Il ne faut pas non plus perdre de vue que les goulots d’étranglement et les routes maritimes en général sont des lieux propices aux menaces maritimes hybrides. En particulier, la navigation commerciale peut être affectée par des cyber-attaques sur les systèmes de navigation, mais aussi l’usurpation et le brouillage des satellites qui peuvent fortement perturber la géolocalisation et la navigation. Ces risques sont de plus en plus problématiques compte tenu de la digitalisation rapide de la chaîne logistique maritime et des infrastructures portuaires. Les acteurs malveillants peuvent avoir de nombreuses raisons de créer délibérément des blocages à proximité des goulets d’étranglement maritimes, surtout si l’on considère que les frontières entre le commerce mondial et la géopolitique sont de plus en plus floues.
C’est pour ces raisons que la sécurité maritime devrait s’imposer comme un élément central de la stratégie de défense de l’Union après 2022, en particulier une fois que la Boussole stratégique aura été achevée. Investir dans des capacités de surveillance maritime est essentiel, mais les risques maritimes montrent l’importance d’initiatives telles que l’opération Agénor ou le projet de Présences maritimes coordonnées de l’Union dans le golfe de Guinée. Ces risques justifient également les investissements que l’Union consacre aux capacités maritimes par le biais du fonds de défense et de la coopération structurée permanente.
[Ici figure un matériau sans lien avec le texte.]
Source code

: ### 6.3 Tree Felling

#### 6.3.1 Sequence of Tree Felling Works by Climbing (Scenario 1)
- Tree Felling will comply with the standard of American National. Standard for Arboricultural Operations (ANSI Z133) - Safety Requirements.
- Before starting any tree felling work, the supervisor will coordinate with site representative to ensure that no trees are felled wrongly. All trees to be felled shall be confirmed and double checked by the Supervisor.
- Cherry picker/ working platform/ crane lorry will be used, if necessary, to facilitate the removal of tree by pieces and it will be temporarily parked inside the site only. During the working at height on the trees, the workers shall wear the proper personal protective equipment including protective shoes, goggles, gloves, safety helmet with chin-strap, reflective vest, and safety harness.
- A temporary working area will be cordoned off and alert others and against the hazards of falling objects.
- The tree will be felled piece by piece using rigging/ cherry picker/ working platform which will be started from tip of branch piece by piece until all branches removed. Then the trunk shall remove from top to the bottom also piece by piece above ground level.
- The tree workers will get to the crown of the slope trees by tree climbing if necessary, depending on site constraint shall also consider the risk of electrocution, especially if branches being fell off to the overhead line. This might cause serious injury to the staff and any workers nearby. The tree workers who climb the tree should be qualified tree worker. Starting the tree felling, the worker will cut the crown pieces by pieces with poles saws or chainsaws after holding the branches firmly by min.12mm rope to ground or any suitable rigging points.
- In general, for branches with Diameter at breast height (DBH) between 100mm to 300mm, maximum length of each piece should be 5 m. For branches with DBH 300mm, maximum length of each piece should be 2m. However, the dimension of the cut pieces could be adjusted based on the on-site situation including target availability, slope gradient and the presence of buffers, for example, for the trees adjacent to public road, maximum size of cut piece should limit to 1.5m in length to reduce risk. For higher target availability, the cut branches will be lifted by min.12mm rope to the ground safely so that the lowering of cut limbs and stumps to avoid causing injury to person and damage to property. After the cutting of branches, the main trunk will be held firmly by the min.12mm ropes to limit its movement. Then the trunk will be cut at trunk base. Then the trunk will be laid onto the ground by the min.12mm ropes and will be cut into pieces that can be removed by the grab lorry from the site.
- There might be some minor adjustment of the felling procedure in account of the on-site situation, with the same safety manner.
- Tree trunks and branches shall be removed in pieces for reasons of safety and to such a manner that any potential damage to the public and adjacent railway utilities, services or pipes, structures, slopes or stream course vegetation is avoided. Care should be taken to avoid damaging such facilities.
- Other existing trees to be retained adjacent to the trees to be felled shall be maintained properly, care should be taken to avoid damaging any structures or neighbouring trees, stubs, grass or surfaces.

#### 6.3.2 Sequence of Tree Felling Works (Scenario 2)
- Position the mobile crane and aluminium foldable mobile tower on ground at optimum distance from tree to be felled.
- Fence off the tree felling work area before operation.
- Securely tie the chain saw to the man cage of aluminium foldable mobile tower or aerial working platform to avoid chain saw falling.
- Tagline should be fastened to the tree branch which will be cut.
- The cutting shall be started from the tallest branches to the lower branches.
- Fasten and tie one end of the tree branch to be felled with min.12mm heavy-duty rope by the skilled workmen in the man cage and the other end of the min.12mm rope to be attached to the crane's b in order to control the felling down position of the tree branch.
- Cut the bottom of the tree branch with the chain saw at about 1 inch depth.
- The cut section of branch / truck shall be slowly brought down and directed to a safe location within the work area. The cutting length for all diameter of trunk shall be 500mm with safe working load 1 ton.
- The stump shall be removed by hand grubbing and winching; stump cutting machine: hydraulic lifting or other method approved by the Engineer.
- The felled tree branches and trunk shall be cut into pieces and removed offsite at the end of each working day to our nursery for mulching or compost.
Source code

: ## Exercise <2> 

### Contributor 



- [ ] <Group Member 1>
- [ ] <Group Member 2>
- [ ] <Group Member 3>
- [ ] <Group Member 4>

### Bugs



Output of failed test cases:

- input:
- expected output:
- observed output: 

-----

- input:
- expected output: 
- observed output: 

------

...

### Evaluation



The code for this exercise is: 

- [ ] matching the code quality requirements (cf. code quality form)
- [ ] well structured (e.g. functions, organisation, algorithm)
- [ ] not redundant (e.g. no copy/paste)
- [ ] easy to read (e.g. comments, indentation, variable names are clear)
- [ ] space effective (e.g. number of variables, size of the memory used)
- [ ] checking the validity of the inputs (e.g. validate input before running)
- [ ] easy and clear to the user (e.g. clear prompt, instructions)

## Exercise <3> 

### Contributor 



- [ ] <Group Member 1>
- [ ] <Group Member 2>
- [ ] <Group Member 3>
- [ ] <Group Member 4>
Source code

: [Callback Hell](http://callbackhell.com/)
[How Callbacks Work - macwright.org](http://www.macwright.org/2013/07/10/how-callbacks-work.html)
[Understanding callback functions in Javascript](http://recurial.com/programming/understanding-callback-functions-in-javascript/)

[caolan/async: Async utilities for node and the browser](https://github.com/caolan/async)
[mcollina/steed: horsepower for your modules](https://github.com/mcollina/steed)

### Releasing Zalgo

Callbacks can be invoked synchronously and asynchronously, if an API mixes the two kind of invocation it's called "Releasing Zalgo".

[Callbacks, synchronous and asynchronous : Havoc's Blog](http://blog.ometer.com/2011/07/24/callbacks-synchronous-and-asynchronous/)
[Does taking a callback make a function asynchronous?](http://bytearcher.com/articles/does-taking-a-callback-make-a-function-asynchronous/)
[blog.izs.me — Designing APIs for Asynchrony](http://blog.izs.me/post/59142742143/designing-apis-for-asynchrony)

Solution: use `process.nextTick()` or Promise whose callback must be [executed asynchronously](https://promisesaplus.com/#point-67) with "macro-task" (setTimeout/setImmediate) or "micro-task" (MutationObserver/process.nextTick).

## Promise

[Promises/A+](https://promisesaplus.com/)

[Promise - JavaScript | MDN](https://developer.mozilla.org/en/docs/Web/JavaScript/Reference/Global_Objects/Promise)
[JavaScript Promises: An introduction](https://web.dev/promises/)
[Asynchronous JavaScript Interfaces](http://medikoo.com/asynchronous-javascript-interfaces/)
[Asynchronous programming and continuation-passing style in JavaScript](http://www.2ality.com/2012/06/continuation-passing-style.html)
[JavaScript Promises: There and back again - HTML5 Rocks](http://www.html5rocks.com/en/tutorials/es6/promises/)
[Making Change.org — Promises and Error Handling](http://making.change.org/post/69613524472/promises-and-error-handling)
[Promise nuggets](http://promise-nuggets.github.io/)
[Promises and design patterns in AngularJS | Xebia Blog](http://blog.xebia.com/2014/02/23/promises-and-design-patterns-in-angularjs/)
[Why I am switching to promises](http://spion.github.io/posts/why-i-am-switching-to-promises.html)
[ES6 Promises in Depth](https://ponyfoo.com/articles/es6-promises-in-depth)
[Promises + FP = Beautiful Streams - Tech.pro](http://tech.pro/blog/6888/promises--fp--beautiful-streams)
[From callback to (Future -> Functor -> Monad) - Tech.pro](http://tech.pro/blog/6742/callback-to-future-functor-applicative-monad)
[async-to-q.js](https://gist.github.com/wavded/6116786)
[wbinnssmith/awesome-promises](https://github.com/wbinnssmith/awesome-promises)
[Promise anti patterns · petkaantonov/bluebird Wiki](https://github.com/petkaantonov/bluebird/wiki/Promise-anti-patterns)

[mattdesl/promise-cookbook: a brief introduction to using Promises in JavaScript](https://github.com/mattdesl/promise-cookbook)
Bien sûr, beaucoup diront qu’il ne faut pas accorder trop d’importance à ce qui reste essentiellement un accident. C’est vrai. Cependant, le blocage d’Ever Given montre bien comment des incidents maritimes de faible ampleur peuvent avoir des effets potentiellement dramatiques sur le commerce et l’approvisionnement. Il s’agit certainement d’un scénario parmi d’autres qui peut aider l’Union à améliorer sa capacité d’anticipation des crises maritimes. Nous pourrions imaginer d’autres scénarios concernant la protection des câbles sous-marins, ainsi que la sécurité des plateformes offshore et des pipelines destinés au transport d’énergie. Quoi qu’il en soit, ces exemples contribuent à souligner l’importance et la vulnérabilité des routes maritimes qui soutiennent la prospérité et la vitalité économiques de l’Union.